If you want to keep Sarah Palin in the style to which she's become accustomed, her private jet "MUST BE a Lear 60 or larger", she'll need a whole fleet of SUVs to ferry her around town, and at least three luxury hotel rooms will be required to accommodate all those suitcases full of designer clobber.
The former governor of Alaska will also want a supply of bottled water with "bendable" straws, a security detail to prevent the great unwashed bothering her for autographs, and a cast-iron guarantee that she won't get asked any complicated questions that haven't been shown to her in advance.
Once you've gone to those lengths, and found tens of thousands of dollars to cover her considerable speaking fee, you may then, if you are really unlucky, find that your role in organising Palin's appearance becomes the subject of a criminal investigation.
California's attorney general this week announced an inquiry into one of the state's public universities, amid allegations that its staff attempted to illegally destroy documents related to a US$500-a-head fundraising dinner at which Palin was scheduled to appear.
California State University, Stanislaus, is accused of covering up the circumstances under which the former Republican vice-presidential candidate agreed to travel from Alaska to headline its 50th anniversary celebration at the end of June.
Last month Leland Yee, a Democratic senator from San Francisco, used public disclosure laws to demand that the government-funded college publish documents revealing what Palin will be paid for the gig.
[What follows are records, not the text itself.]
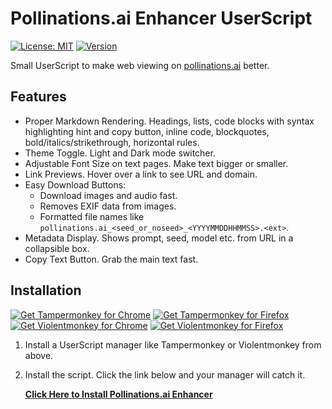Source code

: # Pollinations.ai Enhancer UserScript

[![License: MIT](https://img.shields.io/badge/License-MIT-yellow.svg)](https://opensource.org/licenses/MIT)
[![Version](https://img.shields.io/badge/Version-1.9.3-blue.svg)](https://github.com/fisventurous/pollinationsai-enhancer)

Small UserScript to make web viewing on [pollinations.ai](https://pollinations.ai/) better.

## Features

* Proper Markdown Rendering. Headings, lists, code blocks with syntax highlighting hint and copy button, inline code, blockquotes, bold/italics/strikethrough, horizontal rules.
* Theme Toggle. Light and Dark mode switcher.
* Adjustable Font Size on text pages. Make text bigger or smaller.
* Link Previews. Hover over a link to see URL and domain.
* Easy Download Buttons:
  * Download images and audio fast.
  * Removes EXIF data from images.
  * Formatted file names like `pollinations.ai_<seed_or_noseed>_<YYYYMMDDHHMMSS>.<ext>`.
* Metadata Display. Shows prompt, seed, model etc. from URL in a collapsible box.
* Copy Text Button. Grab the main text fast.

## Installation

[![Get Tampermonkey for Chrome](https://img.shields.io/badge/Tampermonkey-Chrome-blue?logo=googlechrome)](https://chrome.google.com/webstore/detail/tampermonkey/dhdgffkkebhmkfjojejmpbldmpobfkfo)
[![Get Tampermonkey for Firefox](https://img.shields.io/badge/Tampermonkey-Firefox-orange?logo=firefox-browser)](https://addons.mozilla.org/en-US/firefox/addon/tampermonkey/)
[![Get Violentmonkey for Chrome](https://img.shields.io/badge/Violentmonkey-Chrome-blue?logo=googlechrome)](https://chrome.google.com/webstore/detail/violentmonkey/jinjaccalgkegednnccohejagnlnfdag)
[![Get Violentmonkey for Firefox](https://img.shields.io/badge/Violentmonkey-Firefox-orange?logo=firefox-browser)](https://addons.mozilla.org/en-US/firefox/addon/violentmonkey/)

1. Install a UserScript manager like Tampermonkey or Violentmonkey from above.
2. Install the script. Click the link below and your manager will catch it.

   **[Click Here to Install Pollinations.ai Enhancer](https://github.com/fisventurous/pollinationsai-enhancer/raw/main/pln-enhancer.js)**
Her usual fee is believed to be some US$100,000 ($140,000).
The university refused his request. Then, just as an appeal against that decision was about to be heard, the relevant documents were discovered by a group of left-leaning students. They had allegedly been left in a pile of paperwork due for disposal. Some of the crucial documents were already shredded, possibly illegally. But Palin's five-page "contract addendum" was still in one piece. That document, written by her agents at the Washington Speakers Bureau, was unveiled by the students at a press conference earlier this week.
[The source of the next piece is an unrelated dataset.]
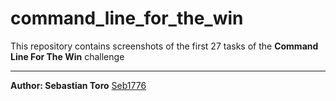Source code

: # command_line_for_the_win

This repository contains screenshots of the first 27 tasks of the **Command Line For The Win** challenge

---

**Author: Sebastian Toro** [Seb1776](github.com/Seb1776)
It provides a window into life on planet Palin, revealing, among other things, that the intellectually wobbly Republican refuses to take unscripted questions. "For Q&A, the questions are to be collected from in advance [and] pre-screened. A designated representative ... shall ask questions directly of the Speaker."
She also requires at least two bottles of mineral water on stage with her, and "bendable straws placed near the wooden lectern". Autograph hunters are banned, and she reserves the right to blackball journalists from unsympathetic news outlets.
But it is Palin's lofty travel demands which have caused most mirth. The once-humble woman-of-the-people now requires all the trappings of a globe-trotting member of the celebrity elite: a fleet of SUVs, rooms in a "deluxe" hotel, and transport on a private jet.
"The private aircraft MUST BE a Lear 60 or larger." When Palin "changes her mind and opts to fly via commercial flights" she will travel first class while staff put up with economy.
The university says the event was exempt from public disclosure laws because it was financed by the Stanislaus Foundation, a fundraising arm of the university.
That argument cuts little ice with California's attorney general, Jerry Brown. With an eye to his attempt to become Democratic governor, he's launched an investigation into the affair.
"This is not about Sarah Palin," Brown said. "The issues are public disclosure and financial accountability."